Drawing from 137 interviews and their respected fields of study (Asian American Studies), Yoo and Kim consolidated five areas of emphases that enforce and reinforce the linked lives of Korean immigrant parents (1st gen.) with their children (1.5/2nd gen. and beyond): (1) brokering dreams, (2) giving back, (3) caring about culture, (4) gender at work, and (5) in the midst of caring for ill parents. Most, if not nearly all, immigrant children experience a strange and disruptive role reversal starting as early as childhood and as late as mid-life: as ones most proficient in U.S. culture and English, children research, translate, guide, advise, provide, and advocate for parents. Emotionally taxing, financially burdening, culturally imposing, and existentially pressing, some Korean children find inordinate strength to muster on and while others whither in resentment. These are their stories.
Personally, I found it enriching to know that the Korean immigrant children experience is somewhat unique (contra white children or other minority children). Because the book revolve around testimonies, many of the shared words were strangely familiar: more than a handful of times I have found myself saying, “Oh, wow…I guess I’m not alone in thinking like that…”
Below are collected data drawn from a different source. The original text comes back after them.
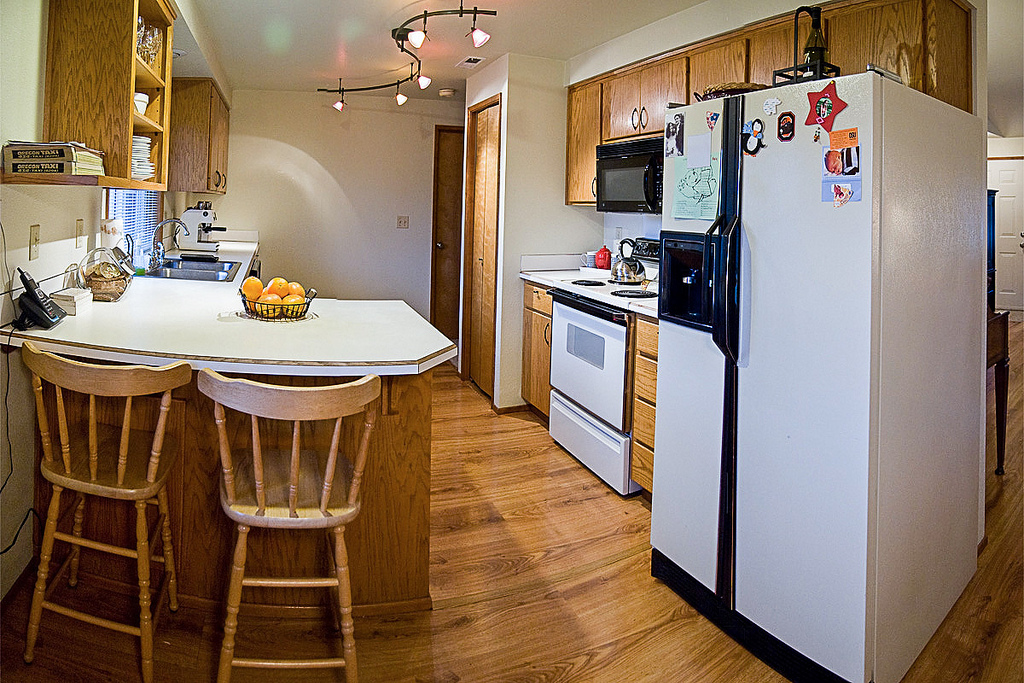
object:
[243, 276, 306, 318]
fruit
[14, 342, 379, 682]
chairs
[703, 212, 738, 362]
handles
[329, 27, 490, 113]
lights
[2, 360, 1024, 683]
floor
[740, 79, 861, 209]
magnets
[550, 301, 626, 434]
door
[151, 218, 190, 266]
faucet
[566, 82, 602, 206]
cabinet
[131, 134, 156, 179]
plates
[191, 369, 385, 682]
chair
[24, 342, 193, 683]
chair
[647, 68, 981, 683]
fridge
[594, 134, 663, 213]
microwave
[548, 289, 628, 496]
oven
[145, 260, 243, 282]
sink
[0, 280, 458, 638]
table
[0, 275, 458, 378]
counter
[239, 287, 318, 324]
bowl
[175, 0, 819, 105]
ceiling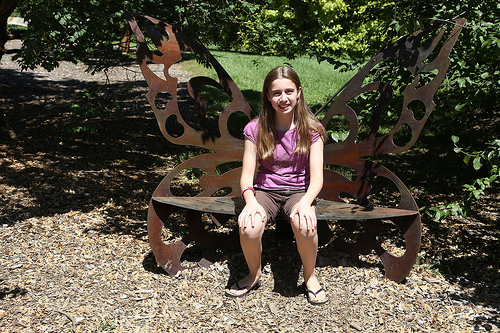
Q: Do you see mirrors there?
A: No, there are no mirrors.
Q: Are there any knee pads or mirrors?
A: No, there are no mirrors or knee pads.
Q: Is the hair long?
A: Yes, the hair is long.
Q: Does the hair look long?
A: Yes, the hair is long.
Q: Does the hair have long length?
A: Yes, the hair is long.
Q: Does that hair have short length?
A: No, the hair is long.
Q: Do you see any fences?
A: No, there are no fences.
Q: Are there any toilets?
A: No, there are no toilets.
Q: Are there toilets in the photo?
A: No, there are no toilets.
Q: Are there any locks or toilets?
A: No, there are no toilets or locks.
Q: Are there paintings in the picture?
A: No, there are no paintings.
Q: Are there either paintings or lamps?
A: No, there are no paintings or lamps.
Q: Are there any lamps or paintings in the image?
A: No, there are no paintings or lamps.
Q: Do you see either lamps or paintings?
A: No, there are no paintings or lamps.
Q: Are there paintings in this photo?
A: No, there are no paintings.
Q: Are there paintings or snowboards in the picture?
A: No, there are no paintings or snowboards.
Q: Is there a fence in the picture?
A: No, there are no fences.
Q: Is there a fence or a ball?
A: No, there are no fences or balls.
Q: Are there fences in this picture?
A: No, there are no fences.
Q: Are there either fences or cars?
A: No, there are no fences or cars.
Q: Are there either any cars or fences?
A: No, there are no fences or cars.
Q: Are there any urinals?
A: No, there are no urinals.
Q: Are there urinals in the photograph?
A: No, there are no urinals.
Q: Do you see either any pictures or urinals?
A: No, there are no urinals or pictures.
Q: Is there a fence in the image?
A: No, there are no fences.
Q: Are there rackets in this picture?
A: No, there are no rackets.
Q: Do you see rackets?
A: No, there are no rackets.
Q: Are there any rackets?
A: No, there are no rackets.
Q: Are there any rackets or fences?
A: No, there are no rackets or fences.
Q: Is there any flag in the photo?
A: No, there are no flags.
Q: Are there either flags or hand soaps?
A: No, there are no flags or hand soaps.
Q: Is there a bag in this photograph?
A: No, there are no bags.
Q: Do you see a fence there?
A: No, there are no fences.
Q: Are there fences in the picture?
A: No, there are no fences.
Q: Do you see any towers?
A: No, there are no towers.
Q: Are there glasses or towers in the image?
A: No, there are no towers or glasses.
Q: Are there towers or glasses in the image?
A: No, there are no towers or glasses.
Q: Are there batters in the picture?
A: No, there are no batters.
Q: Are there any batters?
A: No, there are no batters.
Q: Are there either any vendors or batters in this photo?
A: No, there are no batters or vendors.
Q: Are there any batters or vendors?
A: No, there are no batters or vendors.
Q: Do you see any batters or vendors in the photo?
A: No, there are no batters or vendors.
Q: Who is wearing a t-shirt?
A: The girl is wearing a t-shirt.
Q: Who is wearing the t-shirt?
A: The girl is wearing a t-shirt.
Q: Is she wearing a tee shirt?
A: Yes, the girl is wearing a tee shirt.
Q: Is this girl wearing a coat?
A: No, the girl is wearing a tee shirt.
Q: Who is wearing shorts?
A: The girl is wearing shorts.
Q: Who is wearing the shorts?
A: The girl is wearing shorts.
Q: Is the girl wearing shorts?
A: Yes, the girl is wearing shorts.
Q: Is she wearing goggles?
A: No, the girl is wearing shorts.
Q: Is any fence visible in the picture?
A: No, there are no fences.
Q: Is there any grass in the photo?
A: Yes, there is grass.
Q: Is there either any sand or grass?
A: Yes, there is grass.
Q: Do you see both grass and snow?
A: No, there is grass but no snow.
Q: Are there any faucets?
A: No, there are no faucets.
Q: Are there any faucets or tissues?
A: No, there are no faucets or tissues.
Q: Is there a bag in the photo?
A: No, there are no bags.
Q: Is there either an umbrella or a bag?
A: No, there are no bags or umbrellas.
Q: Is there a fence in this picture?
A: No, there are no fences.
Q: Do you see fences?
A: No, there are no fences.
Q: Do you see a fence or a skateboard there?
A: No, there are no fences or skateboards.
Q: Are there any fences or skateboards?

With that being said, there are many limitations to the book–something Yoo and Kim acknowledge. The sample pool is a bit small, all the interviewees currently reside in either San Francisco or Los Angeles (though they all grew up in various part of the states), most have done well for themselves (i.e., many ‘successful immigrant stories’), and the dominant voice tend to be the oldest sibling (I’m the youngest, therefore I had to reimagine their words in my context or my life in theirs). Nonetheless, I recommend this to anyone interested in immigrant struggle and to every single Korean immigrant.